The monitoring center did not start releasing data on PM 2.5, which stands for particulate matter no more than 2.5 microns in diameter, to the public until June 2012, so PM 2.5 figures for the previous lunar new years were presumably unavailable.

On the eve of the last lunar new year, February 9, the level of PM 2.5 rose from 81.4 micrograms per cubic meter at 8 pm to 523.7 micrograms per cubic meter at 2 am the following day, according to the report. The latter figure is nearly seven times the national limit.

The reading had fallen back to less than 50 micrograms per cubic meter by 6 pm on February 10.

PM 2.5 is considered especially dangerous because the small size of the particulates allows them to lodge deeply in the lungs, where they can aggravate respiratory conditions.
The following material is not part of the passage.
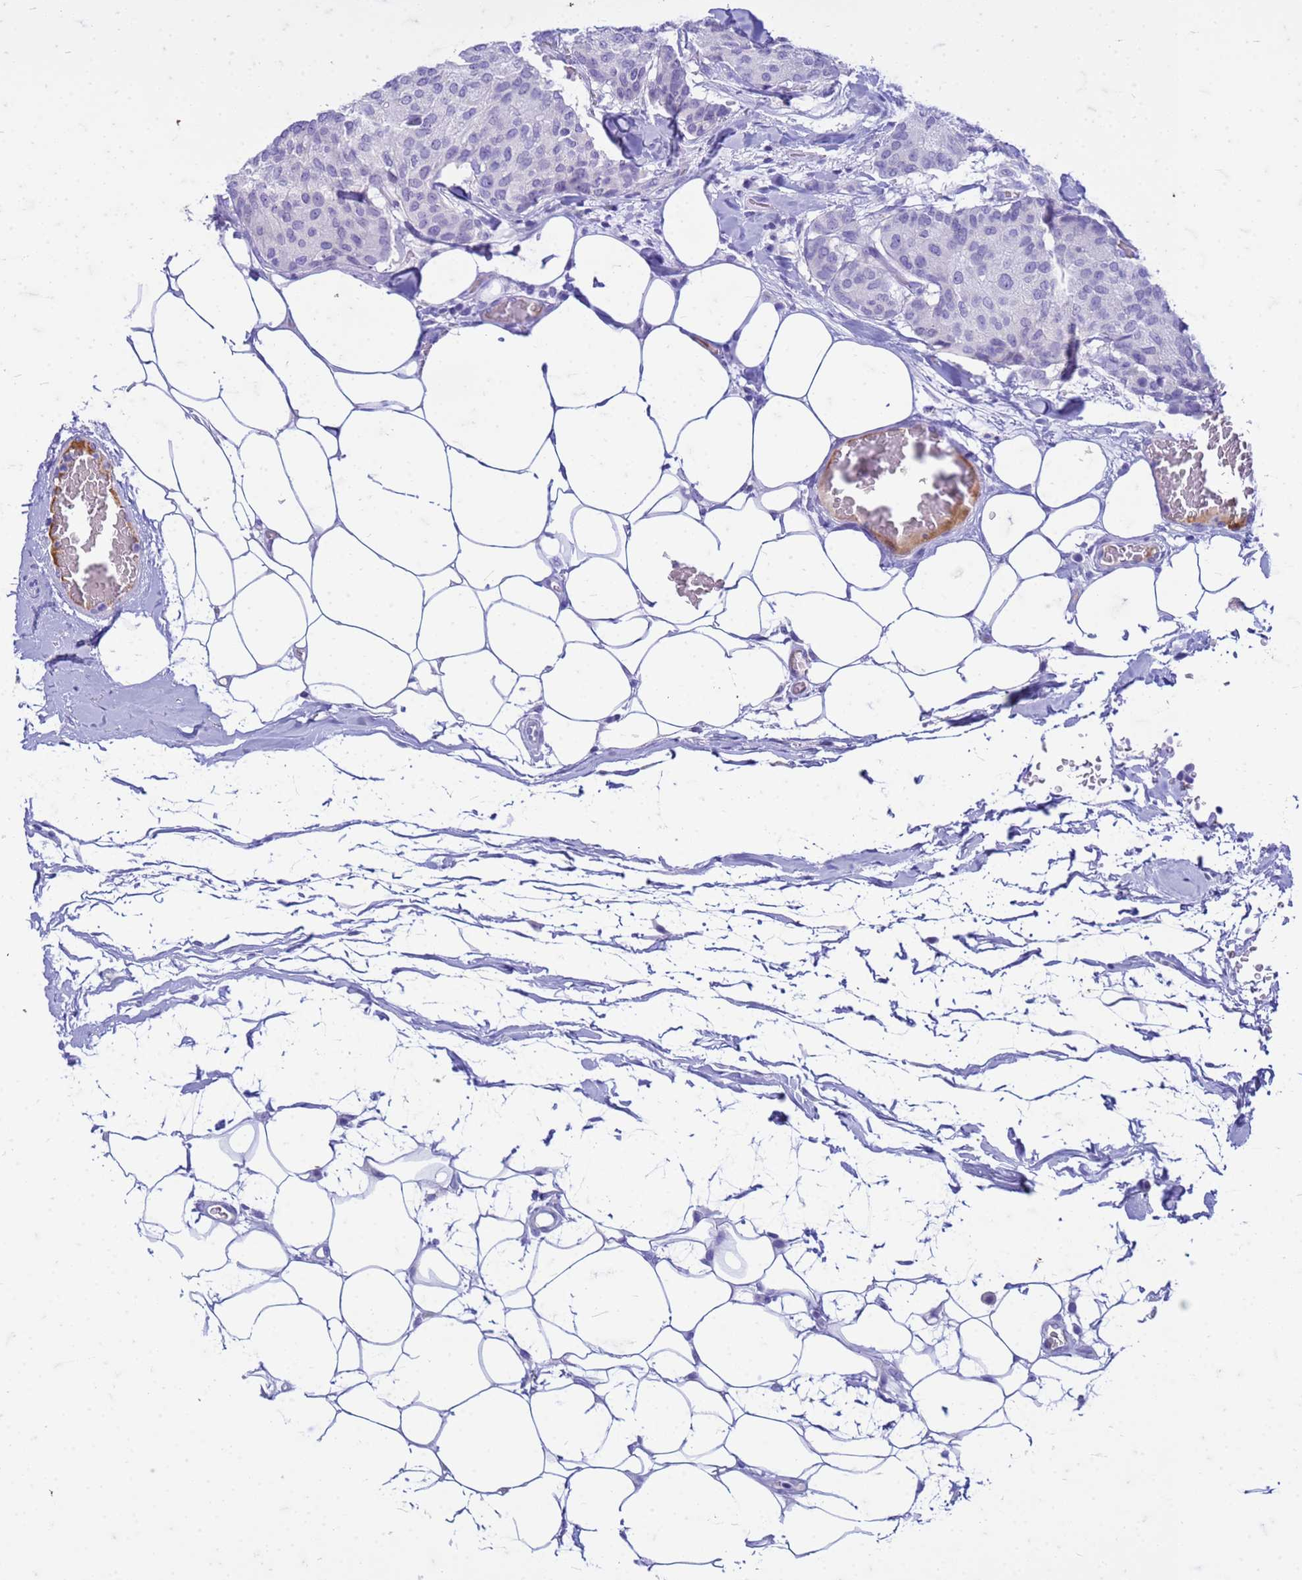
{"staining": {"intensity": "negative", "quantity": "none", "location": "none"}, "tissue": "breast cancer", "cell_type": "Tumor cells", "image_type": "cancer", "snomed": [{"axis": "morphology", "description": "Duct carcinoma"}, {"axis": "topography", "description": "Breast"}], "caption": "The image demonstrates no staining of tumor cells in breast cancer (intraductal carcinoma).", "gene": "CFAP100", "patient": {"sex": "female", "age": 75}}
The primary sources of PM 2.5 are automobile exhaust, chemical plant emissions and road dust.

Internet users and experts called for residents to set off fewer Spring Festival fireworks, or end the practice entirely.

Although shooting off fireworks contributes very little to overall air pollution levels in the city, residents should do their part to improve the air quality, said Li Ming, a delegate of the Shanghai Municipal People's Congress.

Li said he plans this year to submit a proposal that bans the sale of fireworks and prohibits residents from setting them off in more parts of the city.

According to Shanghai Firework Safety Management Regulations, residents cannot set off fireworks within Inner Ring Road or close to government office buildings, airports, military installations, kindergartens and hospitals.

The rules, however, have been widely ignored, especially during the Spring Festival holiday.

It is unrealistic to ban fireworks because setting them off has become a popular tradition among residents, said Dai Xingyi, a professor in the Department of Environmental Science and Engineering at Fudan University.

Shanghai fire prevention officials plan to cut the number of authorized stalls that sell fireworks by 400 this year, according to a report in the Xinmin Evening News.